Life has its way of getting in the way, and it had been four years since I’d last hunted. To make it even more challenging, I’d had a tri-level spinal fusion surgery seven months before leaving for Colorado, in late August of 2013. The destination, near Cortez and my old home in Colorado, took seventeen hours of drive time. I was hauling my military trailer, so I stuck to the posted speed limits. The area we were hunting was about thirty miles on a Forest Service road, off the highway between Cortez and Telluride, a location I knew well from hunting there more than a few times and dirt biking and snowmobiling all over the area. Over my many years in remote, backcountry settings, I had acquired some very good navigational skills and was quite comfortable as long as I had a good map of the area, a well made compass and altimeter, even operating at night. I believe in having a keen understanding of how to navigate using traditional means, but I carry and know how to use a high quality GPS as backup. It had been unseasonably warm in the last week leading up to the September season and then the entire first week was in the mid-80’s.
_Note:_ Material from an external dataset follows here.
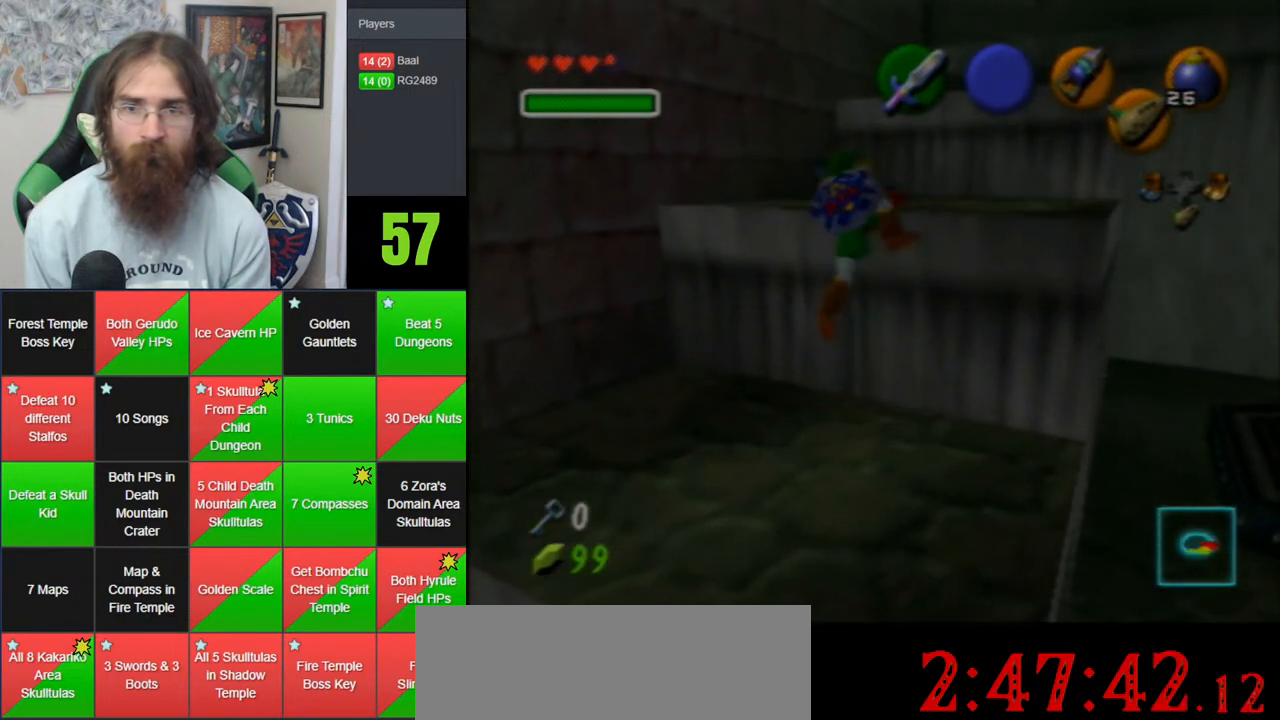
{"dt_ms": 500, "buttons": [], "left_stick": "up", "events": []}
In all likelihood, this meant that the elk would be remaining higher in elevation to avoid the heat and probably wouldn’t be coming down lower until the first snows moved them a couple thousand vertical feet to where they’d overwinter in some place more to their liking. Contrary to what you might think, it is the herd’s matriarch cow, and not the herd bull, who makes this type of decision. The remaining herd follows wherever the matriarch takes them. This is something every hunter should know, though it’s not always possible, never to shoot a matriarch cow for she holds the secrets of a thousand matriarchs that came before. If your wish is to see that an entire herd vanishes in the pending winter, shooting the matriarch would be the way to do it.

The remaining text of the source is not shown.